Task requirements:
What you return should match the data below exactly, with no pictures in it.

Task data:
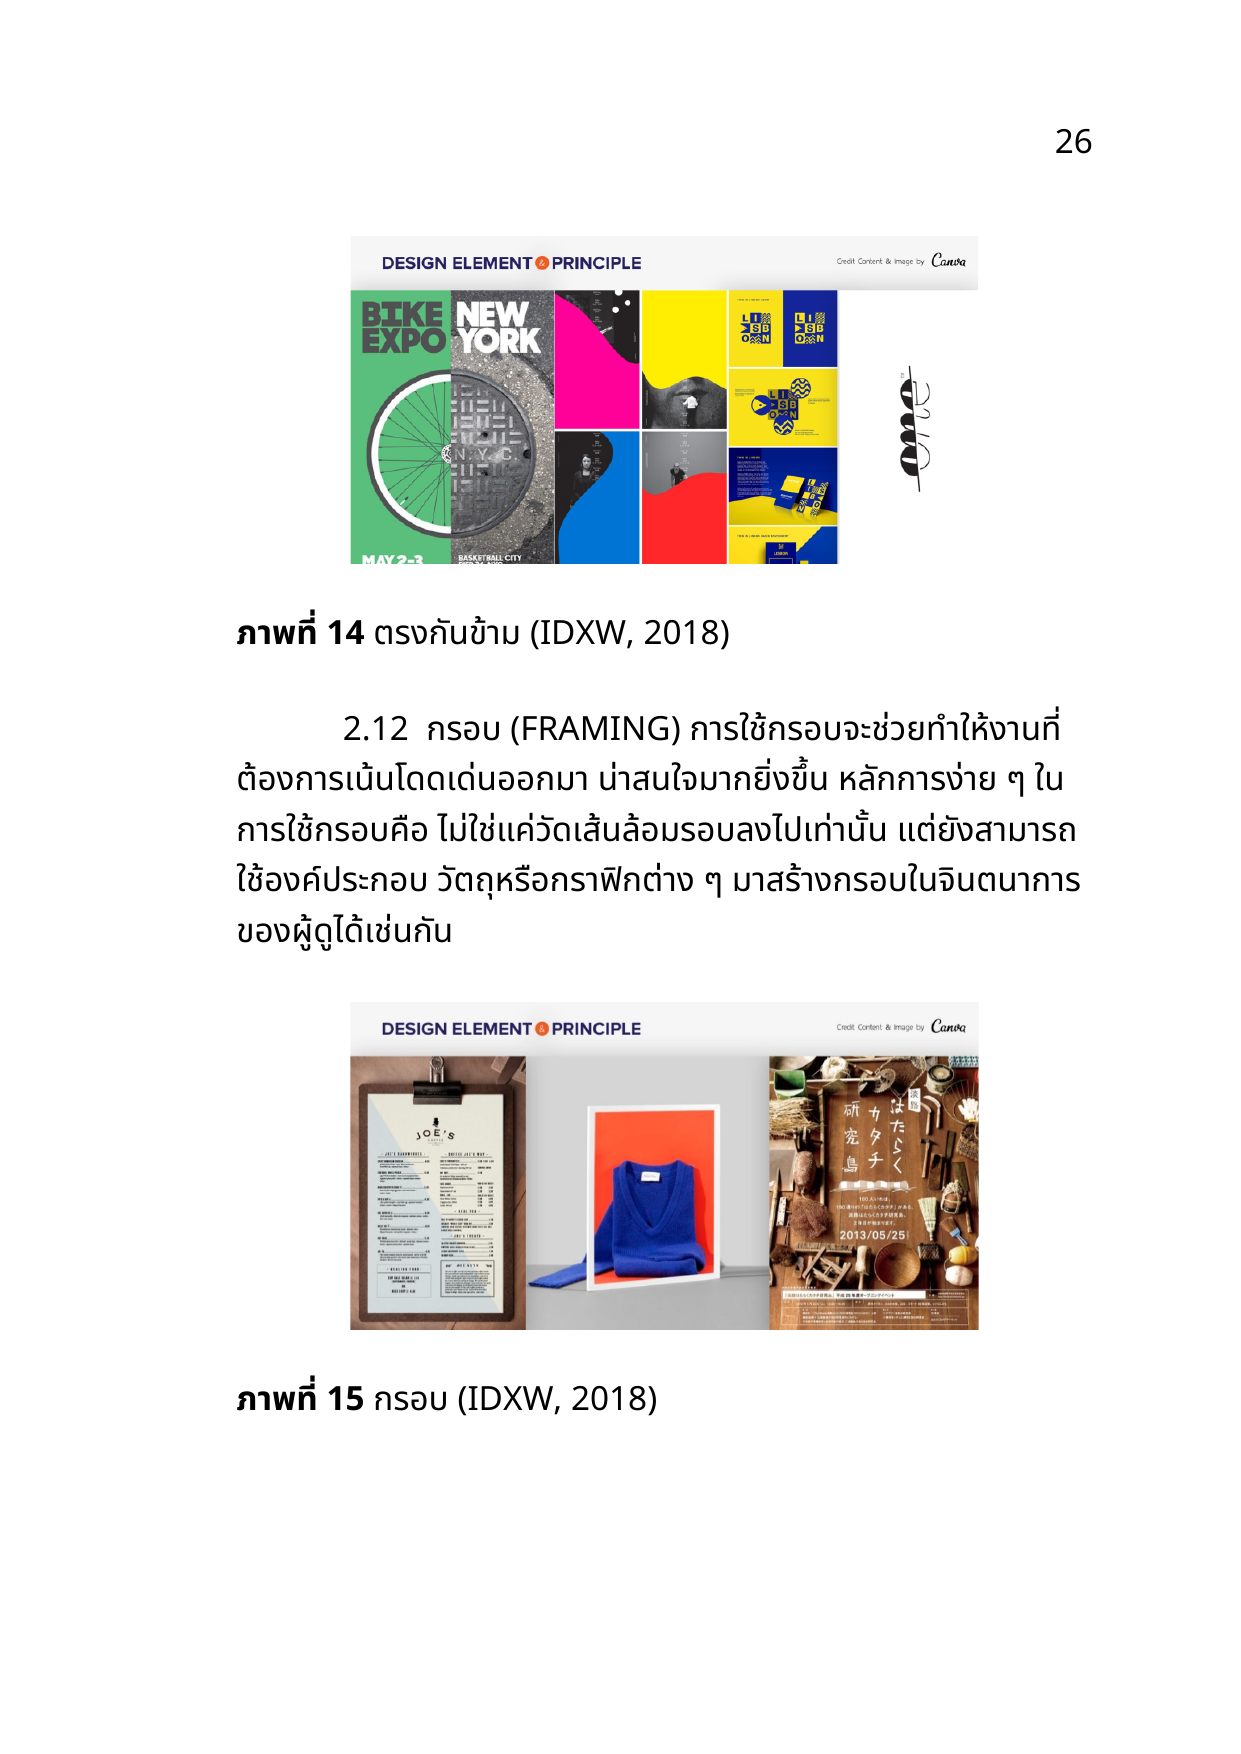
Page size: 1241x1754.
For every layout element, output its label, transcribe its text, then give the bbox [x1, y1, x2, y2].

picture [350, 1002, 979, 1330]
text ภาพที่ 14 ตรงกันข้าม (IDXW, 2018) [236, 609, 1092, 659]
text ภาพที่ 15 กรอบ (IDXW, 2018) [236, 1375, 1092, 1425]
picture [350, 236, 979, 564]
text 2.12 กรอบ (FRAMING) การใช้กรอบจะช่วยทำให้งานที่ต้องการเน้นโดดเด่นออกมา น่าสนใจมากยิ่งขึ้น หลักการง่าย ๆ ในการใช้กรอบคือ ไม่ใช่แค่วัดเส้นล้อมรอบลงไปเท่านั้น แต่ยังสามารถใช้องค์ประกอบ วัตถุหรือกราฟิกต่าง ๆ มาสร้างกรอบในจินตนาการของผู้ดูได้เช่นกัน [236, 705, 1092, 957]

Written response:
Page size: 1241x1754.
For every layout element, output its label, transcribe its text, then give the bbox [x1, y1, x2, y2].

picture [350, 1002, 979, 1330]
text ภาพที่ 14 ตรงกันข้าม (IDXW, 2018) [236, 609, 1092, 659]
text ภาพที่ 15 กรอบ (IDXW, 2018) [236, 1375, 1092, 1425]
picture [350, 236, 979, 564]
text 2.12 กรอบ (FRAMING) การใช้กรอบจะช่วยทำให้งานที่ต้องการเน้นโดดเด่นออกมา น่าสนใจมากยิ่งขึ้น หลักการง่าย ๆ ในการใช้กรอบคือ ไม่ใช่แค่วัดเส้นล้อมรอบลงไปเท่านั้น แต่ยังสามารถใช้องค์ประกอบ วัตถุหรือกราฟิกต่าง ๆ มาสร้างกรอบในจินตนาการของผู้ดูได้เช่นกัน [236, 705, 1092, 957]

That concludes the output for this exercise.